Orlina Metais Kitchen Backsplashes September 23, 2017 16:40:43
Your first decision when thinking about a kitchen backsplash will be related to scope: How much surface area do you need to cover with a backsplash? For smaller kitchens a minimalist backsplash just a few tiles high can be enough whereas a more extensive design might overwhelm the space. In larger kitchens that feature a grander design countertop-to-ceiling backsplashes can add drama and elegance as well as optimize the use of available space or build on a design theme.
This is another fun option that I just tried in my own kitchen: a basket backsplash. My love of baskets meant that I had quite a few extra ones lying around from all my flea market/thrift store shopping. So I decided to choose a fun mix of sizes and styles and simply nail them to the backsplash area of my kitchen wall. (I made sure to leave easy access to outlets/light switches.) If I ever want to switch things up or take it down altogether these are also easy to remove.
Before deciding on a style or materials for a creative kitchen backsplash you ll want to define the size—both physical and economic—of your project. Measuring the surface area of the walls above your kitchen countertops to determine the square footage you want to cover is a good place to start but keep in mind that you don t always have to cover the entire kitchen wall with the backsplash (in fact that design might be too overwhelming especially if your intent is only to get creative and feature an eye-catching backsplash). When it comes to surface area many homeowners choose to cover only the portion that will actually get "splashed" during cooking or daily kitchen activities—depending on your kitchen s layout that may be the whole wall half of it or only a small portion.
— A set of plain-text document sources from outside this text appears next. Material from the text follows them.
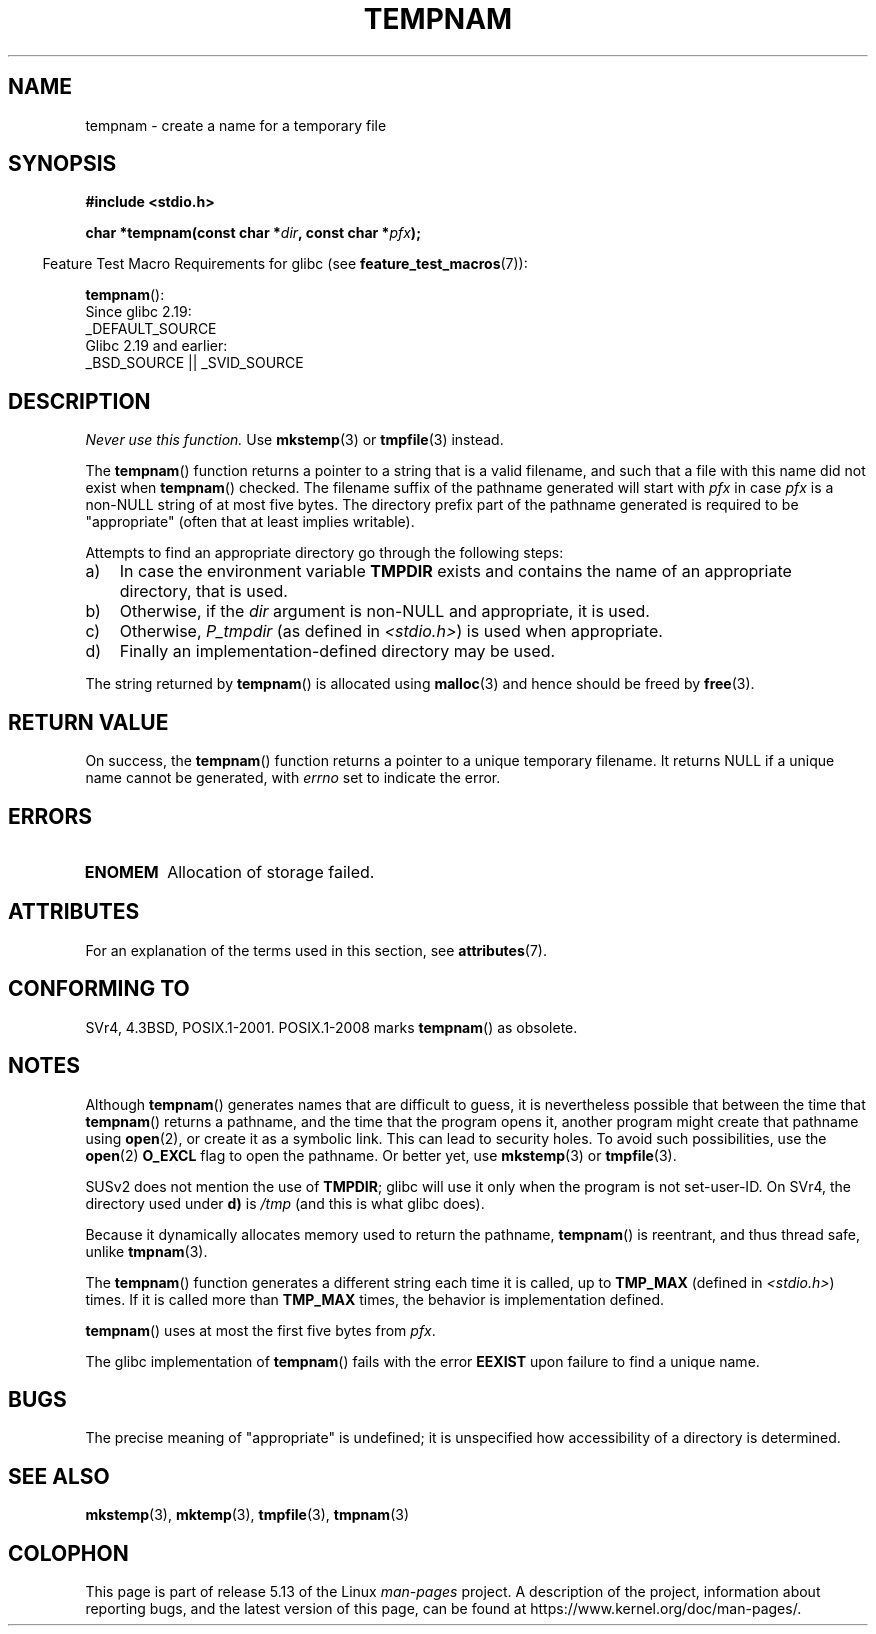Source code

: .\" Copyright (c) 1999 Andries Brouwer (aeb@cwi.nl)
.\"
.\" %%%LICENSE_START(VERBATIM)
.\" Permission is granted to make and distribute verbatim copies of this
.\" manual provided the copyright notice and this permission notice are
.\" preserved on all copies.
.\"
.\" Permission is granted to copy and distribute modified versions of this
.\" manual under the conditions for verbatim copying, provided that the
.\" entire resulting derived work is distributed under the terms of a
.\" permission notice identical to this one.
.\"
.\" Since the Linux kernel and libraries are constantly changing, this
.\" manual page may be incorrect or out-of-date.  The author(s) assume no
.\" responsibility for errors or omissions, or for damages resulting from
.\" the use of the information contained herein.  The author(s) may not
.\" have taken the same level of care in the production of this manual,
.\" which is licensed free of charge, as they might when working
.\" professionally.
.\"
.\" Formatted or processed versions of this manual, if unaccompanied by
.\" the source, must acknowledge the copyright and authors of this work.
.\" %%%LICENSE_END
.\"
.TH TEMPNAM 3  2021-03-22 "" "Linux Programmer's Manual"
.SH NAME
tempnam \- create a name for a temporary file
.SH SYNOPSIS
.nf
.B #include <stdio.h>
.PP
.BI "char *tempnam(const char *" dir ", const char *" pfx );
.fi
.PP
.RS -4
Feature Test Macro Requirements for glibc (see
.BR feature_test_macros (7)):
.RE
.PP
.BR tempnam ():
.nf
    Since glibc 2.19:
        _DEFAULT_SOURCE
    Glibc 2.19 and earlier:
        _BSD_SOURCE || _SVID_SOURCE
.fi
.SH DESCRIPTION
.I "Never use this function."
Use
.BR mkstemp (3)
or
.BR tmpfile (3)
instead.
.PP
The
.BR tempnam ()
function returns a pointer to a string that is a valid filename,
and such that a file with this name did not exist when
.BR tempnam ()
checked.
The filename suffix of the pathname generated will start with
.I pfx
in case
.I pfx
is a non-NULL string of at most five bytes.
The directory prefix part of the pathname generated is required to
be "appropriate" (often that at least implies writable).
.PP
Attempts to find an appropriate directory go through the following
steps:
.TP 3
a)
In case the environment variable
.B TMPDIR
exists and
contains the name of an appropriate directory, that is used.
.TP
b)
Otherwise, if the
.I dir
argument is non-NULL and appropriate, it is used.
.TP
c)
Otherwise,
.I P_tmpdir
(as defined in
.IR <stdio.h> )
is used when appropriate.
.TP
d)
Finally an implementation-defined directory may be used.
.PP
The string returned by
.BR tempnam ()
is allocated using
.BR malloc (3)
and hence should be freed by
.BR free (3).
.SH RETURN VALUE
On success, the
.BR tempnam ()
function returns a pointer to a unique temporary filename.
It returns NULL if a unique name cannot be generated, with
.I errno
set to indicate the error.
.SH ERRORS
.TP
.B ENOMEM
Allocation of storage failed.
.SH ATTRIBUTES
For an explanation of the terms used in this section, see
.BR attributes (7).
.ad l
.nh
.TS
allbox;
lbx lb lb
l l l.
Interface	Attribute	Value
T{
.BR tempnam ()
T}	Thread safety	MT-Safe env
.TE
.hy
.ad
.sp 1
.SH CONFORMING TO
SVr4, 4.3BSD, POSIX.1-2001.
POSIX.1-2008 marks
.BR tempnam ()
as obsolete.
.SH NOTES
Although
.BR tempnam ()
generates names that are difficult to guess,
it is nevertheless possible that between the time that
.BR tempnam ()
returns a pathname, and the time that the program opens it,
another program might create that pathname using
.BR open (2),
or create it as a symbolic link.
This can lead to security holes.
To avoid such possibilities, use the
.BR open (2)
.B O_EXCL
flag to open the pathname.
Or better yet, use
.BR mkstemp (3)
or
.BR tmpfile (3).
.PP
SUSv2 does not mention the use of
.BR TMPDIR ;
glibc will use it only
when the program is not set-user-ID.
On SVr4, the directory used under \fBd)\fP is
.I /tmp
(and this is what glibc does).
.PP
Because it dynamically allocates memory used to return the pathname,
.BR tempnam ()
is reentrant, and thus thread safe, unlike
.BR tmpnam (3).
.PP
The
.BR tempnam ()
function generates a different string each time it is called,
up to
.B TMP_MAX
(defined in
.IR <stdio.h> )
times.
If it is called more than
.B TMP_MAX
times,
the behavior is implementation defined.
.PP
.BR tempnam ()
uses at most the first five bytes from
.IR pfx .
.PP
The glibc implementation of
.BR tempnam ()
fails with the error
.B EEXIST
upon failure to find a unique name.
.SH BUGS
The precise meaning of "appropriate" is undefined;
it is unspecified how accessibility of a directory is determined.
.SH SEE ALSO
.BR mkstemp (3),
.BR mktemp (3),
.BR tmpfile (3),
.BR tmpnam (3)
.SH COLOPHON
This page is part of release 5.13 of the Linux
.I man-pages
project.
A description of the project,
information about reporting bugs,
and the latest version of this page,
can be found at
\%https://www.kernel.org/doc/man\-pages/.
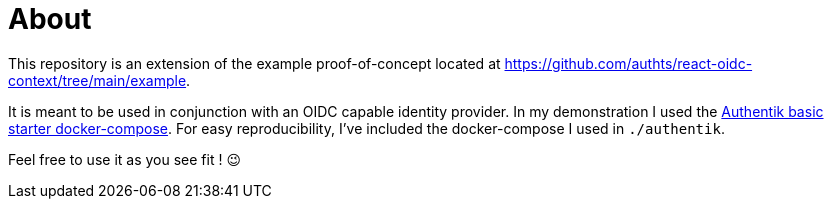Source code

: = About

This repository is an extension of the example proof-of-concept located at https://github.com/authts/react-oidc-context/tree/main/example.

It is meant to be used in conjunction with an OIDC capable identity provider. In my demonstration I used the https://docs.goauthentik.io/docs/installation/docker-compose[Authentik basic starter docker-compose].
For easy reproducibility, I've included the docker-compose I used in `./authentik`.

Feel free to use it as you see fit ! 😉
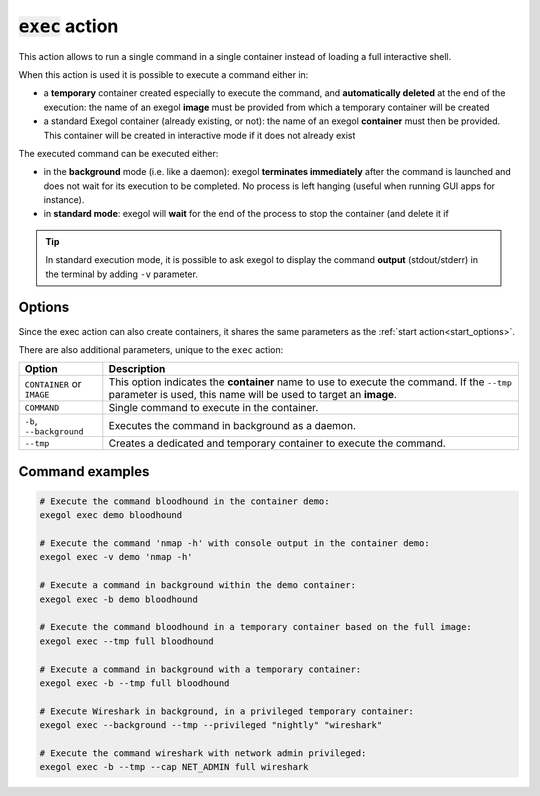 :code:`exec` action
===================

This action allows to run a single command in a single container instead of loading a full interactive shell.

When this action is used it is possible to execute a command either in:

* a **temporary** container created especially to execute the command, and **automatically deleted** at the end of the execution: the name of an exegol **image** must be provided from which a temporary container will be created
* a standard Exegol container (already existing, or not): the name of an exegol **container** must then be provided. This container will be created in interactive mode if it does not already exist

The executed command can be executed either:

* in the **background** mode (i.e. like a daemon): exegol **terminates immediately** after the command is launched and does not wait for its execution to be completed. No process is left hanging (useful when running GUI apps for instance).
* in **standard mode**: exegol will **wait** for the end of the process to stop the container (and delete it if

.. tip::
    In standard execution mode, it is possible to ask exegol to display the command **output** (stdout/stderr) in the terminal by adding ``-v`` parameter.

.. _exec_options:

Options
-------

Since the exec action can also create containers, it shares the same parameters as the :ref:`start action<start_options>`.

There are also additional parameters, unique to the ``exec`` action:

=========================== =============
 Option                      Description
=========================== =============
 ``CONTAINER`` or ``IMAGE``  This option indicates the **container** name to use to execute the command. If the ``--tmp`` parameter is used, this name will be used to target an **image**.
 ``COMMAND``                 Single command to execute in the container.
 ``-b``, ``--background``    Executes the command in background as a daemon.
 ``--tmp``                   Creates a dedicated and temporary container to execute the command.
=========================== =============

Command examples
----------------

.. code-block:: bash

    # Execute the command bloodhound in the container demo:
    exegol exec demo bloodhound

    # Execute the command 'nmap -h' with console output in the container demo:
    exegol exec -v demo 'nmap -h'

    # Execute a command in background within the demo container:
    exegol exec -b demo bloodhound

    # Execute the command bloodhound in a temporary container based on the full image:
    exegol exec --tmp full bloodhound

    # Execute a command in background with a temporary container:
    exegol exec -b --tmp full bloodhound

    # Execute Wireshark in background, in a privileged temporary container:
    exegol exec --background --tmp --privileged "nightly" "wireshark"

    # Execute the command wireshark with network admin privileged:
    exegol exec -b --tmp --cap NET_ADMIN full wireshark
When you ve decided on the style of the stove backsplash and sourced the materials needed it s time to turn your attention to installation. You ve got two options here: the DIY route or professional installation. Depending on the complexity of the job and the difficulty of working with your chosen backsplash material (some tile materials are easier to configure cut and secure to the wall than others for example) as well as your own level of DIY expertise you may choose to hire a contractor to install your backsplash or if you re confident in your abilities save some money by installing it yourself.
Once you ve decided on the material you ll use for your small kitchen backsplash it s time to determine how much of it you ll need. To do so simply measure the surface area you re looking to cover. This can be anything from the entire wall space between the countertops and cabinets a smaller portion thereof or for a truly grand design the entire wall space between your countertops and ceiling.
If your budget breaks through the ceramic tile ceiling you may want to consider granite tile or other natural materials. Popular for kitchen countertops and floors granite travertine or even marble tile are often employed in backsplash design providing an elegant and durable option and a high-end look. All of the kinds of natural stone tiles are available in a range of colors and textures from slate-like matte finishes to rougher pebbled designs. Color choices are nearly inexhaustible as well and many granite retailers can find or even dye their products based on your needs if you don t see the shade you re looking for on site.